Triebert has taught open-source methods since his time at Bellingcat. He was the Ferris Professor of Journalism and a visiting lecturer in the Humanities Council at Princeton University in the spring of 2024, and is a visiting professor in the European Interdisciplinary Studies Department at the College of Europe in Natolin.

== Awards and recognition ==

- 2017: European Press Prize, Innovation Award, for "The Turkish Coup through the Eyes of its Plotters"
- 2019: Alumnus of the Year, University of Groningen
- 2020: Pulitzer Prize for International Reporting, shared with the staff of The New York Times
- 2022: Pulitzer Prize for International Reporting, shared, for "The Civilian Casualty Files"

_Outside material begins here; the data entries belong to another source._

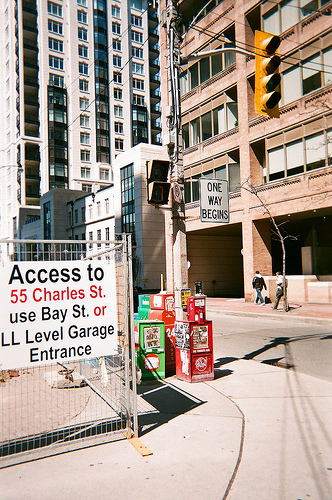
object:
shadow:
[121, 379, 207, 440]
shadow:
[209, 336, 292, 368]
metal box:
[175, 320, 212, 355]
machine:
[149, 274, 178, 376]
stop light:
[262, 69, 282, 92]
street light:
[261, 52, 281, 76]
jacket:
[251, 274, 268, 291]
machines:
[135, 289, 153, 323]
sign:
[0, 257, 119, 372]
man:
[269, 271, 288, 312]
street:
[205, 298, 330, 379]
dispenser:
[181, 291, 208, 323]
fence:
[0, 363, 138, 443]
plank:
[124, 430, 152, 455]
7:
[158, 185, 163, 202]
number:
[10, 288, 19, 305]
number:
[152, 184, 168, 203]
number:
[166, 328, 171, 338]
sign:
[200, 178, 229, 222]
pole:
[166, 17, 189, 317]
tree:
[244, 166, 299, 317]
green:
[141, 353, 166, 383]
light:
[149, 161, 170, 183]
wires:
[173, 20, 321, 65]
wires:
[1, 22, 162, 177]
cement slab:
[0, 374, 160, 441]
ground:
[142, 412, 329, 496]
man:
[250, 268, 267, 307]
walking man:
[273, 271, 289, 311]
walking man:
[252, 269, 269, 306]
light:
[261, 85, 281, 113]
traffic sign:
[199, 176, 229, 223]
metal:
[190, 328, 207, 350]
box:
[174, 346, 215, 386]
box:
[133, 350, 165, 381]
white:
[220, 182, 227, 206]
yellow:
[253, 77, 266, 95]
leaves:
[259, 214, 265, 219]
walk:
[142, 164, 178, 253]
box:
[147, 178, 172, 206]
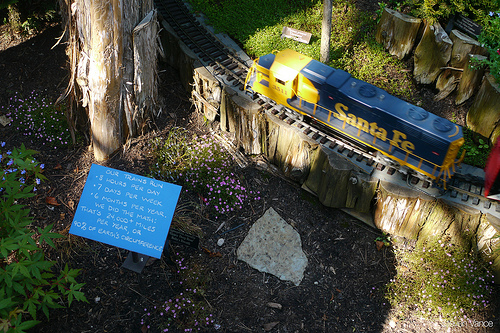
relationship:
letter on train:
[329, 99, 419, 156] [243, 41, 467, 178]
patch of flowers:
[382, 225, 497, 323] [382, 232, 497, 304]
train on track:
[244, 47, 463, 192] [150, 0, 497, 216]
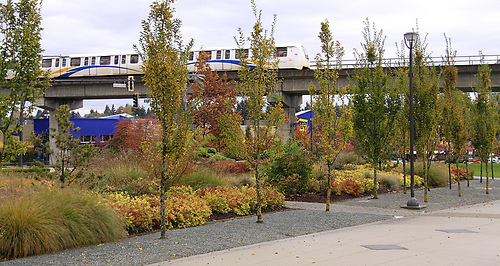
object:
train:
[0, 43, 313, 79]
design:
[45, 65, 144, 78]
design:
[182, 60, 257, 70]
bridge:
[1, 55, 500, 97]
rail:
[310, 54, 499, 72]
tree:
[134, 0, 195, 239]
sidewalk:
[1, 177, 499, 266]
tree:
[217, 2, 285, 224]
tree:
[305, 18, 355, 213]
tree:
[353, 17, 403, 200]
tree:
[403, 18, 443, 201]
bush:
[99, 190, 157, 235]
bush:
[145, 187, 213, 228]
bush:
[195, 183, 253, 219]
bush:
[243, 181, 287, 212]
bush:
[1, 190, 131, 258]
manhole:
[360, 244, 409, 250]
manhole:
[435, 229, 479, 234]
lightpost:
[401, 31, 425, 209]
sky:
[1, 0, 500, 69]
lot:
[387, 158, 499, 165]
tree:
[438, 32, 478, 197]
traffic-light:
[127, 75, 136, 92]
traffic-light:
[133, 92, 141, 109]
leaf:
[105, 260, 111, 263]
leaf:
[81, 252, 86, 255]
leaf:
[96, 243, 105, 246]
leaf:
[138, 247, 143, 250]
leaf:
[153, 243, 158, 246]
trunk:
[160, 125, 166, 239]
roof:
[99, 112, 146, 119]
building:
[33, 118, 141, 151]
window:
[100, 56, 110, 65]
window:
[70, 58, 80, 66]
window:
[131, 54, 139, 63]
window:
[42, 59, 52, 68]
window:
[275, 47, 287, 57]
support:
[33, 94, 84, 172]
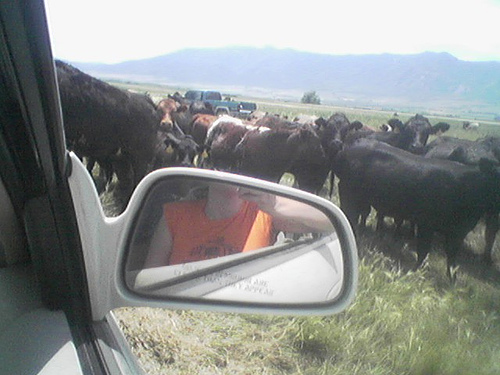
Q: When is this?
A: Daytime.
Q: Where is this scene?
A: In a cow field.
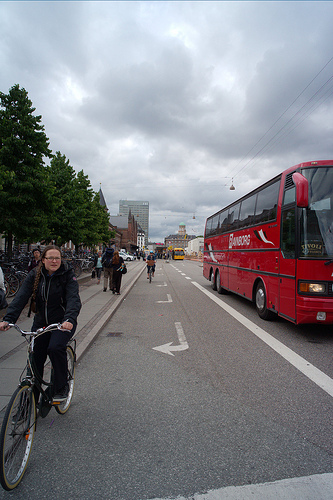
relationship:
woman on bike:
[15, 248, 105, 333] [2, 357, 83, 476]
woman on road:
[15, 248, 105, 333] [111, 273, 293, 459]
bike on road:
[2, 357, 83, 476] [111, 273, 293, 459]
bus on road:
[214, 160, 326, 330] [111, 273, 293, 459]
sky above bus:
[91, 12, 296, 134] [214, 160, 326, 330]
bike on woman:
[2, 357, 83, 476] [15, 248, 105, 333]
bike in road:
[2, 357, 83, 476] [111, 273, 293, 459]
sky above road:
[91, 12, 296, 134] [111, 273, 293, 459]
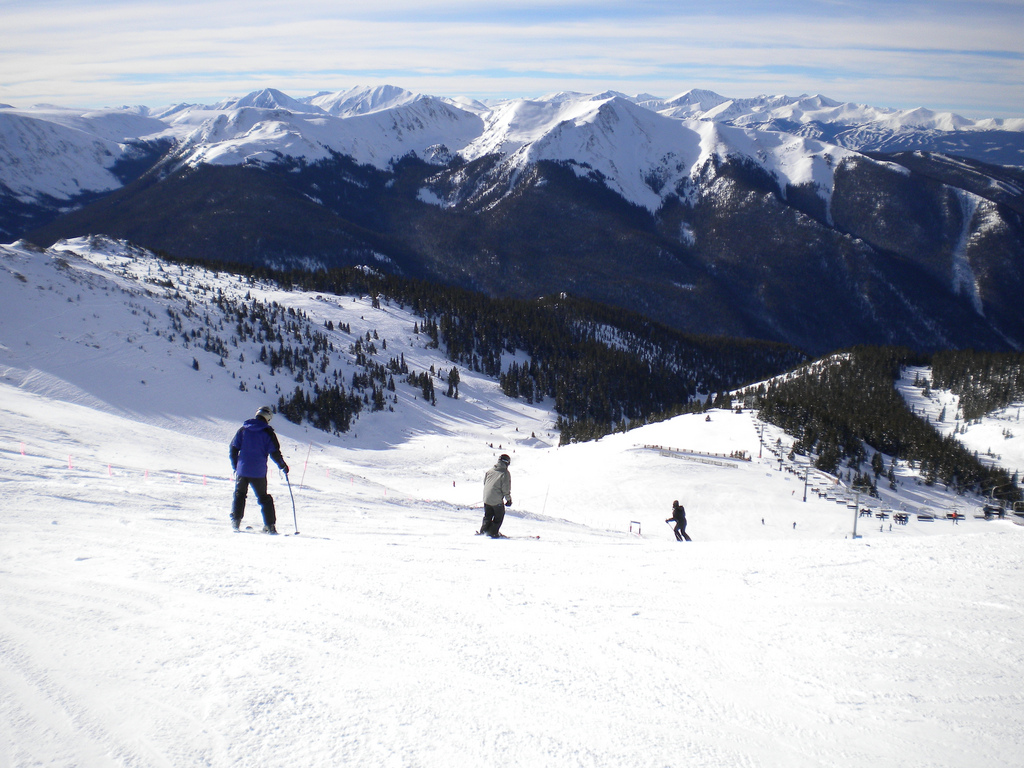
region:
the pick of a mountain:
[571, 85, 645, 143]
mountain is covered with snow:
[12, 68, 1006, 261]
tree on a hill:
[436, 355, 476, 414]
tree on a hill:
[322, 381, 370, 442]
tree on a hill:
[152, 284, 194, 343]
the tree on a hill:
[250, 330, 279, 378]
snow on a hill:
[8, 257, 737, 766]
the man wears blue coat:
[209, 393, 308, 546]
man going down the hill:
[204, 371, 361, 559]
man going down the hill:
[464, 425, 579, 566]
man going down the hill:
[619, 483, 695, 567]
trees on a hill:
[711, 346, 1015, 524]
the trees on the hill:
[286, 365, 376, 442]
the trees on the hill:
[403, 354, 464, 403]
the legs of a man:
[212, 448, 304, 550]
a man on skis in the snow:
[199, 318, 365, 572]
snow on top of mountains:
[109, 21, 691, 418]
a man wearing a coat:
[464, 436, 557, 519]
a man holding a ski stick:
[256, 429, 339, 570]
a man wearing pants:
[451, 397, 570, 550]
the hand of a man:
[274, 438, 319, 493]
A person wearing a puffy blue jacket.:
[224, 404, 304, 541]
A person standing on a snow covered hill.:
[467, 452, 543, 548]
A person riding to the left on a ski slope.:
[663, 499, 698, 548]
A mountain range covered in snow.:
[5, 76, 1021, 454]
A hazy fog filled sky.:
[2, 0, 1021, 119]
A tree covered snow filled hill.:
[6, 345, 1021, 523]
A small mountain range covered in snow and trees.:
[2, 229, 1021, 534]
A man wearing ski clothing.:
[223, 405, 303, 539]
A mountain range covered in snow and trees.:
[0, 89, 1022, 362]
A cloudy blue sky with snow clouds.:
[0, 0, 1021, 114]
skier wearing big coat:
[221, 403, 301, 543]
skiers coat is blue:
[216, 412, 292, 493]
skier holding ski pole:
[281, 460, 308, 536]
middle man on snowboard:
[472, 437, 523, 543]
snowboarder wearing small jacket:
[475, 454, 515, 513]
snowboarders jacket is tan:
[480, 460, 512, 512]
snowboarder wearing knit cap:
[494, 444, 511, 474]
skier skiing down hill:
[661, 492, 694, 557]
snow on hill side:
[7, 235, 1020, 767]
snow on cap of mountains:
[0, 85, 1018, 250]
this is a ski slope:
[163, 199, 853, 713]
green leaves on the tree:
[860, 410, 918, 445]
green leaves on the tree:
[814, 423, 834, 452]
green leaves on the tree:
[546, 392, 567, 409]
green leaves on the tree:
[599, 386, 625, 399]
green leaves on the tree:
[642, 364, 668, 385]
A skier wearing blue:
[226, 405, 290, 538]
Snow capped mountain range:
[0, 81, 1021, 398]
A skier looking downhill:
[476, 453, 514, 540]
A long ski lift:
[747, 400, 1019, 536]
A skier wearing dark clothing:
[664, 497, 690, 548]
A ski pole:
[283, 475, 302, 534]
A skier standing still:
[231, 403, 290, 533]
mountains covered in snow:
[11, 80, 1023, 539]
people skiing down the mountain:
[220, 397, 698, 557]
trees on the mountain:
[219, 252, 1010, 525]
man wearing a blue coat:
[230, 398, 300, 547]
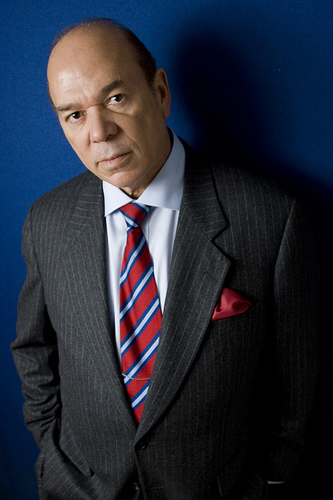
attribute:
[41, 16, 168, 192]
man — one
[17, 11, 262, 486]
man — wearing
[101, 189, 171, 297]
shirt — white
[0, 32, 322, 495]
person — posing 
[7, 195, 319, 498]
suit — black 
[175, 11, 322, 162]
background — blue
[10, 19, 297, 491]
person — single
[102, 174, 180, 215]
collar — white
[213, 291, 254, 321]
object — red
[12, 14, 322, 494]
man —  looking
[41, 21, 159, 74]
head — bald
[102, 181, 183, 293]
shirt — white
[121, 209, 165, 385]
tie — blue, white, red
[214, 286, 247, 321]
kerchief — red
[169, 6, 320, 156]
wall — blue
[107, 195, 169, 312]
shirt — blue, light, collared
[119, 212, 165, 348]
tie —  stripe, white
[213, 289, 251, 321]
handkerchief — red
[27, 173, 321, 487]
jacket —  breast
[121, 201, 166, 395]
tie — blue , white, red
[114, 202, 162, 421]
tie — red, white, blue, striped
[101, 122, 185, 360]
shirt — blue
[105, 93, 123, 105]
eye — black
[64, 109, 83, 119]
eye — black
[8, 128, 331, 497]
jacket — black, lined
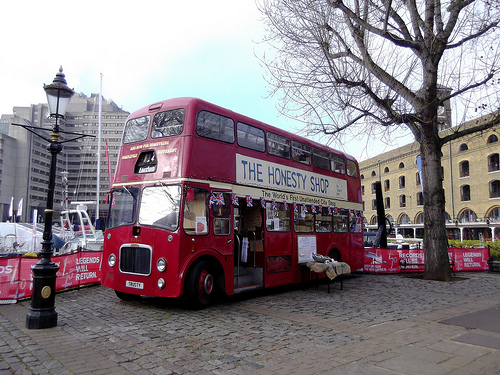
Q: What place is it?
A: It is a street.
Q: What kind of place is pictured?
A: It is a street.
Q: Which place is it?
A: It is a street.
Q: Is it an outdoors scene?
A: Yes, it is outdoors.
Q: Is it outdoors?
A: Yes, it is outdoors.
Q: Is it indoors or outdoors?
A: It is outdoors.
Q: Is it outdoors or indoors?
A: It is outdoors.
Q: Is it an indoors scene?
A: No, it is outdoors.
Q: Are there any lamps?
A: Yes, there is a lamp.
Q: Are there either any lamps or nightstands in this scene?
A: Yes, there is a lamp.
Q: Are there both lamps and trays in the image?
A: No, there is a lamp but no trays.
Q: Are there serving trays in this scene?
A: No, there are no serving trays.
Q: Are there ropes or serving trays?
A: No, there are no serving trays or ropes.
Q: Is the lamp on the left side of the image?
A: Yes, the lamp is on the left of the image.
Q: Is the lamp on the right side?
A: No, the lamp is on the left of the image.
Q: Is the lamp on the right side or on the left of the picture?
A: The lamp is on the left of the image.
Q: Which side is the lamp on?
A: The lamp is on the left of the image.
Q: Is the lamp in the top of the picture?
A: Yes, the lamp is in the top of the image.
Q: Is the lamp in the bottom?
A: No, the lamp is in the top of the image.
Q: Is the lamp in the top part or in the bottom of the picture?
A: The lamp is in the top of the image.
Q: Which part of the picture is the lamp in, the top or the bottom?
A: The lamp is in the top of the image.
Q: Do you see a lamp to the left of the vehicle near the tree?
A: Yes, there is a lamp to the left of the bus.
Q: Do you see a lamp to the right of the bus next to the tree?
A: No, the lamp is to the left of the bus.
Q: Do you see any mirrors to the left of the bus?
A: No, there is a lamp to the left of the bus.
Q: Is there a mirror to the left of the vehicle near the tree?
A: No, there is a lamp to the left of the bus.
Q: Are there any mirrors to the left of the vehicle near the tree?
A: No, there is a lamp to the left of the bus.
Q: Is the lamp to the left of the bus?
A: Yes, the lamp is to the left of the bus.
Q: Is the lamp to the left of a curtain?
A: No, the lamp is to the left of the bus.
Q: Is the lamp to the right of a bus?
A: No, the lamp is to the left of a bus.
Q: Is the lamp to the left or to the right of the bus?
A: The lamp is to the left of the bus.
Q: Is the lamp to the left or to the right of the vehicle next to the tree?
A: The lamp is to the left of the bus.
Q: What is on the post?
A: The lamp is on the post.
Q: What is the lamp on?
A: The lamp is on the post.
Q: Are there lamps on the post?
A: Yes, there is a lamp on the post.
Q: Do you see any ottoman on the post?
A: No, there is a lamp on the post.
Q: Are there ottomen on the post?
A: No, there is a lamp on the post.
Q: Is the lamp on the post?
A: Yes, the lamp is on the post.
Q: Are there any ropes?
A: No, there are no ropes.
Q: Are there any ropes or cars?
A: No, there are no ropes or cars.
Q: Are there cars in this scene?
A: No, there are no cars.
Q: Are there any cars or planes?
A: No, there are no cars or planes.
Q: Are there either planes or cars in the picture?
A: No, there are no cars or planes.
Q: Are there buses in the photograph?
A: Yes, there is a bus.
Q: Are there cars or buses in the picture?
A: Yes, there is a bus.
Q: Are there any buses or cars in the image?
A: Yes, there is a bus.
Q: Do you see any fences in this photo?
A: No, there are no fences.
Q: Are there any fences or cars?
A: No, there are no fences or cars.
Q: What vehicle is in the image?
A: The vehicle is a bus.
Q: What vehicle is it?
A: The vehicle is a bus.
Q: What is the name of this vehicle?
A: This is a bus.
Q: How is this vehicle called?
A: This is a bus.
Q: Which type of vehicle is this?
A: This is a bus.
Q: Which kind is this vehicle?
A: This is a bus.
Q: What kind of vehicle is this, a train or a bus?
A: This is a bus.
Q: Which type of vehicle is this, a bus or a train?
A: This is a bus.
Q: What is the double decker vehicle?
A: The vehicle is a bus.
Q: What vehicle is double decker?
A: The vehicle is a bus.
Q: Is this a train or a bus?
A: This is a bus.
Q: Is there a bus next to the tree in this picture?
A: Yes, there is a bus next to the tree.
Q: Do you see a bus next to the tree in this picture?
A: Yes, there is a bus next to the tree.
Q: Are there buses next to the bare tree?
A: Yes, there is a bus next to the tree.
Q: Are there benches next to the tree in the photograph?
A: No, there is a bus next to the tree.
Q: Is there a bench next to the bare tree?
A: No, there is a bus next to the tree.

Investigations he contributed to have also received two George Polk Awards, three Overseas Press Club awards, an Investigative Reporters and Editors award, a World Press Photo award and a Peabody Award.

== Personal life ==

Triebert has lived in Brooklyn, New York, since 2019. His father died of a heart attack in January 2022, at the age of 73. He is a keen cyclist and has said that physical exercise helps him process the material he reviews at work.